Target-date fund strategies rise in popularity – DCIIA survey

Target-date fund strategies in employer-sponsored defined contribution plan accounts reached $2.1 trillion in assets at the end of 2017, up from $1.3 trillion in 2015, according to research from the Defined Contribution Institutional Investment Association released Wednesday.

At year-end 2017, mutual funds accounted for $1.1 trillion, or 51%; collective investment trusts accounted for about $622 billion, or 29%; while custom TDFs represented an estimated $430 billion, or 20%, according to the Custom Target Date Fund Survey.

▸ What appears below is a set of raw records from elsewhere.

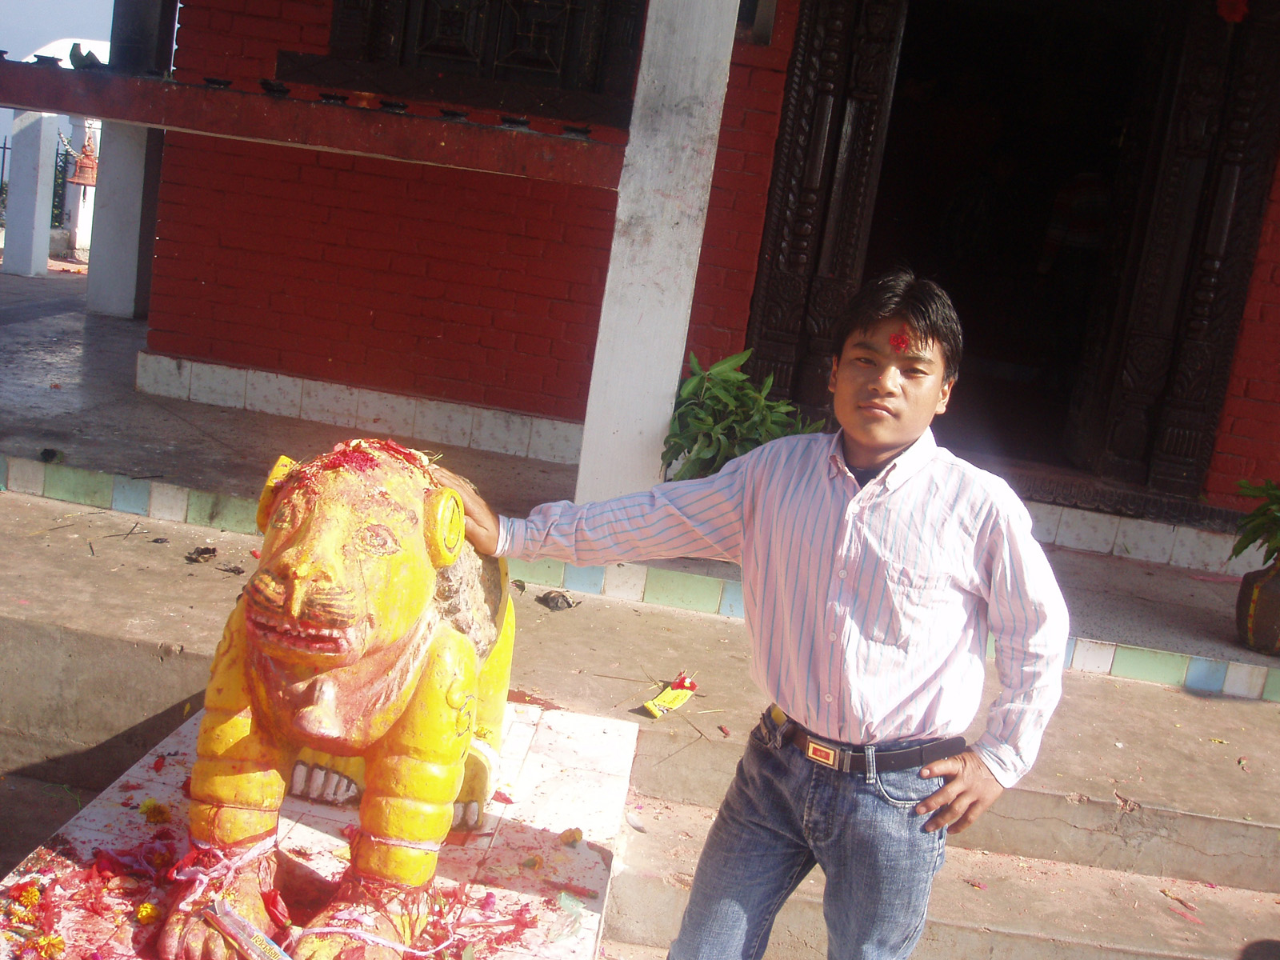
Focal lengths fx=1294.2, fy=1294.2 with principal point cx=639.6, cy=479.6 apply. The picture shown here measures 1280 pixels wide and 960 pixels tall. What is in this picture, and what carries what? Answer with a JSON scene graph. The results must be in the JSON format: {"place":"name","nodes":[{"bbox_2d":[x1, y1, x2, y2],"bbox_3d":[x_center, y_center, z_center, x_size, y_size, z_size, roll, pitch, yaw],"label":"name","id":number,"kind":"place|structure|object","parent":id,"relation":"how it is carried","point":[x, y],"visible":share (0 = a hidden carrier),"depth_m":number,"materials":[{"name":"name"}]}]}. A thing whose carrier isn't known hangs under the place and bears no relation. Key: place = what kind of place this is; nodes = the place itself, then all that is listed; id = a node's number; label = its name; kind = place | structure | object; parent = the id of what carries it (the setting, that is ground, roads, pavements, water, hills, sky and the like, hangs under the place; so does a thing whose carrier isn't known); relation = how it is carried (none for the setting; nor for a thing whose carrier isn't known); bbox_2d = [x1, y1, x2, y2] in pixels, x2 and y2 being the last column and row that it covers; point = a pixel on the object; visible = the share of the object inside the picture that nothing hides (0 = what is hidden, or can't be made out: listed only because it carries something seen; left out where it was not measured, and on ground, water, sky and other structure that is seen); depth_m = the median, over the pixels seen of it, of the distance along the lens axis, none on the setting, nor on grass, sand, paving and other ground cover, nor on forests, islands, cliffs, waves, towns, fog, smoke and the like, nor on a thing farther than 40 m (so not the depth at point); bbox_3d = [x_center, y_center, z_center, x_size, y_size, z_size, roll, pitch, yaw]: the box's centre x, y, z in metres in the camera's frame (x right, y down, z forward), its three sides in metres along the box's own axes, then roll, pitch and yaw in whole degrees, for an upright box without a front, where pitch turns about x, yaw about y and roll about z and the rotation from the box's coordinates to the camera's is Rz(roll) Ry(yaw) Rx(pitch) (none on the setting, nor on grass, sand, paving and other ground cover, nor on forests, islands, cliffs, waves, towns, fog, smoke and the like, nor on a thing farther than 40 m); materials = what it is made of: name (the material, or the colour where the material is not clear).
{"place":"outdoors","nodes":[
{"label":"outdoors","id":0,"kind":"place"},
{"bbox_2d":[0,134,11,205],"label":"fence","id":1,"kind":"object","parent":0,"point":[3,157],"visible":0.56,"depth_m":15.56,"materials":[{"name":"black metal"}]},
{"bbox_2d":[0,0,116,62],"label":"sky","id":2,"kind":"structure","parent":0,"point":[9,50],"materials":[{"name":"blue"}]},
{"bbox_2d":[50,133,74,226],"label":"metal fence","id":3,"kind":"object","parent":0,"point":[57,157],"visible":0.46,"depth_m":14.87,"materials":[{"name":"metal"}]},
{"bbox_2d":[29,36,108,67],"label":"building","id":4,"kind":"structure","parent":0,"point":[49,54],"visible":0.26,"materials":[{"name":"white"}]},
{"bbox_2d":[0,260,1278,719],"label":"porch floor","id":5,"kind":"structure","parent":0,"point":[25,281],"materials":[{"name":"grey concrete"}]},
{"bbox_2d":[1,110,60,279],"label":"white pillar","id":6,"kind":"structure","parent":5,"relation":"on","point":[46,227],"depth_m":10.95,"materials":[{"name":"white paint"}]},
{"bbox_2d":[38,447,63,462],"bbox_3d":[-2.206,-0.089,4.854,0.098,0.054,0.109,3,12,-23],"label":"dark debris","id":7,"kind":"object","parent":5,"relation":"on","point":[43,453],"visible":0.97,"depth_m":4.83,"materials":[{"name":"black"}]},
{"bbox_2d":[60,122,99,259],"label":"white pillar","id":8,"kind":"structure","parent":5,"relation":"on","point":[88,192],"depth_m":12.80,"materials":[{"name":"white paint"}]},
{"bbox_2d":[68,135,99,188],"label":"bell","id":9,"kind":"object","parent":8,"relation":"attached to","point":[78,178],"visible":0.9,"depth_m":12.25,"materials":[{"name":"red"}]},
{"bbox_2d":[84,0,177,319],"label":"pillar","id":10,"kind":"structure","parent":5,"relation":"on","point":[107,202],"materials":[{"name":"white paint"}]},
{"bbox_2d":[573,0,743,502],"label":"pillar","id":11,"kind":"structure","parent":5,"relation":"on","point":[719,44],"depth_m":4.43,"materials":[{"name":"white paint"}]},
{"bbox_2d":[0,59,626,189],"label":"beam","id":12,"kind":"structure","parent":11,"relation":"attached to","point":[27,103],"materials":[{"name":"red paint"}]},
{"bbox_2d":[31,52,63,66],"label":"oil lamp","id":13,"kind":"object","parent":12,"relation":"on","point":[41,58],"visible":0.86,"depth_m":4.64,"materials":[{"name":"black"}]},
{"bbox_2d":[66,43,103,69],"bbox_3d":[-2.175,-1.644,5.078,0.146,0.105,0.190,4,11,-20],"label":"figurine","id":14,"kind":"object","parent":12,"relation":"on","point":[88,54],"visible":0.82,"depth_m":5.04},
{"bbox_2d":[202,75,232,89],"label":"oil lamp","id":15,"kind":"object","parent":12,"relation":"on","point":[213,82],"visible":0.94,"depth_m":4.33,"materials":[{"name":"black"}]},
{"bbox_2d":[258,78,290,95],"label":"oil lamp","id":16,"kind":"object","parent":12,"relation":"on","point":[271,90],"visible":0.96,"depth_m":4.42,"materials":[{"name":"black"}]},
{"bbox_2d":[316,90,349,103],"bbox_3d":[-1.036,-1.283,4.371,0.127,0.046,0.131,3,12,-23],"label":"lamp","id":17,"kind":"object","parent":12,"relation":"on","point":[327,95],"visible":0.96,"depth_m":4.34,"materials":[{"name":"black"}]},
{"bbox_2d":[348,90,377,107],"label":"oil lamp","id":18,"kind":"object","parent":12,"relation":"on","point":[364,98],"visible":0.95,"depth_m":4.32,"materials":[{"name":"ceramic"}]},
{"bbox_2d":[377,98,407,113],"bbox_3d":[-0.833,-1.254,4.370,0.120,0.047,0.124,3,12,-25],"label":"lamp","id":19,"kind":"object","parent":12,"relation":"on","point":[396,106],"visible":0.95,"depth_m":4.34,"materials":[{"name":"black"}]},
{"bbox_2d":[438,107,470,121],"bbox_3d":[-0.627,-1.227,4.370,0.123,0.046,0.127,4,11,-19],"label":"lamp","id":20,"kind":"object","parent":12,"relation":"on","point":[454,114],"visible":0.94,"depth_m":4.34,"materials":[{"name":"black"}]},
{"bbox_2d":[498,113,530,128],"bbox_3d":[-0.415,-1.181,4.286,0.118,0.045,0.122,5,11,-16],"label":"lamp","id":21,"kind":"object","parent":12,"relation":"on","point":[520,122],"visible":0.96,"depth_m":4.25,"materials":[{"name":"black"}]},
{"bbox_2d":[560,123,591,138],"bbox_3d":[-0.208,-1.151,4.293,0.115,0.044,0.121,4,11,-19],"label":"lamp","id":22,"kind":"object","parent":12,"relation":"on","point":[570,130],"visible":0.92,"depth_m":4.25,"materials":[{"name":"black"}]},
{"bbox_2d":[660,348,826,477],"bbox_3d":[0.344,-0.140,4.760,0.663,0.673,0.663,5,11,-16],"label":"potted plant","id":23,"kind":"object","parent":5,"relation":"on","point":[722,429],"visible":0.62,"depth_m":4.67,"materials":[{"name":"green plant"}]},
{"bbox_2d":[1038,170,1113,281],"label":"person","id":24,"kind":"object","parent":5,"relation":"on","point":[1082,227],"visible":0.4,"depth_m":7.63},
{"bbox_2d":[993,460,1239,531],"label":"threshold","id":25,"kind":"object","parent":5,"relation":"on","point":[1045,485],"visible":0.52,"depth_m":5.73,"materials":[{"name":"brown"}]},
{"bbox_2d":[1236,560,1279,656],"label":"flower pot","id":26,"kind":"object","parent":5,"relation":"on","point":[1273,598],"visible":0.93,"depth_m":4.53,"materials":[{"name":"brown ceramic"}]},
{"bbox_2d":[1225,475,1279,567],"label":"potted plant","id":27,"kind":"object","parent":26,"relation":"in","point":[1273,520],"visible":0.99,"depth_m":4.48,"materials":[{"name":"green plant"}]},
{"bbox_2d":[0,463,1279,959],"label":"concrete step","id":28,"kind":"structure","parent":0,"point":[75,506],"depth_m":3.55,"materials":[{"name":"beige concrete"}]},
{"bbox_2d":[184,544,218,563],"bbox_3d":[-1.416,0.235,4.192,0.112,0.053,0.121,1,13,-33],"label":"dry leaf","id":29,"kind":"object","parent":28,"relation":"on","point":[202,552],"visible":0.97,"depth_m":4.17,"materials":[{"name":"brown"}]},
{"bbox_2d":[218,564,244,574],"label":"dry leaf","id":30,"kind":"object","parent":28,"relation":"on","point":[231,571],"visible":0.97,"depth_m":4.04,"materials":[{"name":"brown"}]},
{"bbox_2d":[0,700,640,959],"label":"stone platform","id":31,"kind":"structure","parent":28,"relation":"on","point":[586,850],"depth_m":2.43,"materials":[{"name":"stone"}]},
{"bbox_2d":[11,880,43,910],"bbox_3d":[-1.006,0.679,2.127,0.051,0.041,0.057,1,13,-33],"label":"yellow flower","id":32,"kind":"object","parent":31,"relation":"on","point":[25,897],"visible":0.96,"depth_m":2.12,"materials":[{"name":"orange plant"}]},
{"bbox_2d":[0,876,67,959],"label":"flower","id":33,"kind":"object","parent":31,"relation":"on","point":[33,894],"visible":0.97,"depth_m":2.09,"materials":[{"name":"orange plant"}]},
{"bbox_2d":[35,932,65,959],"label":"yellow flower","id":34,"kind":"object","parent":31,"relation":"on","point":[57,945],"visible":0.98,"depth_m":2.00,"materials":[{"name":"plant"}]},
{"bbox_2d":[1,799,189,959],"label":"flower petals","id":35,"kind":"object","parent":31,"relation":"on","point":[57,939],"visible":0.93,"depth_m":2.20,"materials":[{"name":"red plant"}]},
{"bbox_2d":[135,900,160,923],"bbox_3d":[-0.815,0.713,2.143,0.049,0.038,0.052,1,13,-34],"label":"yellow flower","id":36,"kind":"object","parent":31,"relation":"on","point":[150,910],"visible":0.91,"depth_m":2.13,"materials":[{"name":"yellow plant"}]},
{"bbox_2d":[138,798,171,823],"bbox_3d":[-0.923,0.631,2.463,0.062,0.042,0.066,-1,14,-39],"label":"yellow flower","id":37,"kind":"object","parent":31,"relation":"on","point":[146,808],"visible":0.96,"depth_m":2.46,"materials":[{"name":"yellow plant"}]},
{"bbox_2d":[204,899,291,959],"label":"incense packet","id":38,"kind":"object","parent":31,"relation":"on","point":[261,937],"visible":0.99,"depth_m":2.03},
{"bbox_2d":[159,437,517,959],"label":"lion statue","id":39,"kind":"object","parent":31,"relation":"on","point":[385,654],"visible":0.97,"depth_m":2.12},
{"bbox_2d":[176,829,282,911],"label":"ribbon","id":40,"kind":"object","parent":39,"relation":"on","point":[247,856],"visible":0.77,"depth_m":2.11,"materials":[{"name":"fabric"}]},
{"bbox_2d":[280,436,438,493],"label":"flower petals","id":41,"kind":"object","parent":39,"relation":"on","point":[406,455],"visible":0.7,"depth_m":2.30,"materials":[{"name":"red plant"}]},
{"bbox_2d":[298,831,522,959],"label":"flower petals","id":42,"kind":"object","parent":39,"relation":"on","point":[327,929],"visible":0.93,"depth_m":2.07,"materials":[{"name":"red plant"}]},
{"bbox_2d":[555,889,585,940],"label":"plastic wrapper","id":43,"kind":"object","parent":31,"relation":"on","point":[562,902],"visible":0.96,"depth_m":2.34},
{"bbox_2d":[559,826,583,845],"bbox_3d":[-0.138,0.719,2.613,0.051,0.035,0.051,1,13,-35],"label":"flower","id":44,"kind":"object","parent":31,"relation":"on","point":[576,834],"visible":0.98,"depth_m":2.60,"materials":[{"name":"orange"}]},
{"bbox_2d":[536,588,578,610],"bbox_3d":[-0.270,0.383,4.198,0.135,0.059,0.141,2,12,-27],"label":"dry leaf","id":45,"kind":"object","parent":28,"relation":"on","point":[568,603],"visible":0.98,"depth_m":4.17,"materials":[{"name":"brown"}]},
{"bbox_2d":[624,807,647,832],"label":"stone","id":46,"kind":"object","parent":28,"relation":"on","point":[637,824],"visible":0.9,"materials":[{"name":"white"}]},
{"bbox_2d":[640,671,699,718],"bbox_3d":[0.087,0.600,3.617,0.134,0.077,0.199,16,13,36],"label":"packet","id":47,"kind":"object","parent":28,"relation":"on","point":[679,700],"visible":0.97,"depth_m":3.60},
{"bbox_2d":[435,267,1073,959],"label":"man","id":48,"kind":"object","parent":28,"relation":"on","point":[857,437],"visible":0.99,"depth_m":2.05},
{"bbox_2d":[888,329,911,353],"bbox_3d":[0.460,-0.245,2.294,0.040,0.049,0.034,13,12,27],"label":"tika mark","id":49,"kind":"object","parent":48,"relation":"on","point":[902,340],"visible":0.93,"depth_m":2.29,"materials":[{"name":"red"}]},
{"bbox_2d":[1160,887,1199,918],"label":"debris","id":50,"kind":"object","parent":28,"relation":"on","point":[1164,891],"visible":0.94,"depth_m":3.21,"materials":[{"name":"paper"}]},
{"bbox_2d":[119,0,1279,520],"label":"red brick wall","id":51,"kind":"structure","parent":0,"point":[295,366],"depth_m":5.98,"materials":[{"name":"red brick"}]},
{"bbox_2d":[300,0,646,122],"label":"window","id":52,"kind":"structure","parent":51,"relation":"in","point":[332,36],"depth_m":5.67,"materials":[{"name":"brown wood"}]},
{"bbox_2d":[744,0,1279,511],"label":"doorway","id":53,"kind":"structure","parent":51,"relation":"in","point":[1257,202],"depth_m":6.92,"materials":[{"name":"brown wood"}]},
{"bbox_2d":[1216,0,1250,22],"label":"red flower","id":54,"kind":"object","parent":53,"relation":"attached to","point":[1238,4],"visible":0.95,"depth_m":5.50,"materials":[{"name":"red plant"}]}
]}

DCIIA credited improved reporting, auto enrollment and a bull market as reasons for the significant increase in TDF allocations.

This was DCIIA's inaugural custom TDF survey and was started in late 2017. Asset allocation service providers for custom TDFs, which submitted non-attributable plan statistics and asset allocation detail for custom TDF clients, participated in the survey. From there, a sample was created for asset allocation statistics, which reflects 65 plans and 673 unique funds. The custom TDF assets represented in the sample exceed $340 billion, while plan assets exceed $990 billion.

A majority of the average custom TDF exposure is allocated to equities and fixed income, the survey found. The average allocation to equities for target year 2060 funds was 85%, while the average allocation to fixed income was 7% for 2060 funds.

"Publicly available information on institutional strategies in the defined contribution market, specifically (custom) TDFs, has been limited," DCIIA President and CEO Lew Minsky said in a news release. "With roughly half of the $2 trillion of target-date assets residing in institutional vehicles, DCIIA is uniquely positioned to gather the necessary data and provide information about these default investment options."

When the Pension Protection Act of 2006 was passed, it provided a mechanism for employers to default American workers into long-term savings plans and has given target-date strategies a major growth opportunity, DCIIA noted. Now, 85% of institutional defined contribution plans use target-date strategies as the default investment, according to the survey.